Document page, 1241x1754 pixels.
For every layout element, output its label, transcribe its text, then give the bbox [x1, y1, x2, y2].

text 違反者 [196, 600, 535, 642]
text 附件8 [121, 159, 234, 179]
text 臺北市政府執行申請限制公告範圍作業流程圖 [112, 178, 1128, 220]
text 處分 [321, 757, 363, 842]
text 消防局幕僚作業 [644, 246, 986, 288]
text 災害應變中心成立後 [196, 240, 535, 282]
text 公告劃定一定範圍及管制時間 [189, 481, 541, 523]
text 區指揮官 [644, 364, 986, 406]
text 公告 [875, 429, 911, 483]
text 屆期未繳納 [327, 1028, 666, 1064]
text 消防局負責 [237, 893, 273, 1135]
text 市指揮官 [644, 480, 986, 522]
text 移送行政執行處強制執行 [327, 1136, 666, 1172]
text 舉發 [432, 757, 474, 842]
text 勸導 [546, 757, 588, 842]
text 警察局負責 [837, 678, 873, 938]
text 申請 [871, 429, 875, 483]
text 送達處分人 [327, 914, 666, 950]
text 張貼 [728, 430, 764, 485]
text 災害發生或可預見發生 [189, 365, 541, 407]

============

- **DIRECTIONS FOR THIS TASK**: Update the items above by changing "bbox" to "bounding box", keeping every other line unchanged.

- **RESULT OF THE EXERCISE**:
Document page, 1241x1754 pixels.
For every layout element, output its label, transcribe its text, then give the bounding box [x1, y1, x2, y2].

text 違反者 [196, 600, 535, 642]
text 附件8 [121, 159, 234, 179]
text 臺北市政府執行申請限制公告範圍作業流程圖 [112, 178, 1128, 220]
text 處分 [321, 757, 363, 842]
text 消防局幕僚作業 [644, 246, 986, 288]
text 災害應變中心成立後 [196, 240, 535, 282]
text 公告劃定一定範圍及管制時間 [189, 481, 541, 523]
text 區指揮官 [644, 364, 986, 406]
text 公告 [875, 429, 911, 483]
text 屆期未繳納 [327, 1028, 666, 1064]
text 消防局負責 [237, 893, 273, 1135]
text 市指揮官 [644, 480, 986, 522]
text 移送行政執行處強制執行 [327, 1136, 666, 1172]
text 舉發 [432, 757, 474, 842]
text 勸導 [546, 757, 588, 842]
text 警察局負責 [837, 678, 873, 938]
text 申請 [871, 429, 875, 483]
text 送達處分人 [327, 914, 666, 950]
text 張貼 [728, 430, 764, 485]
text 災害發生或可預見發生 [189, 365, 541, 407]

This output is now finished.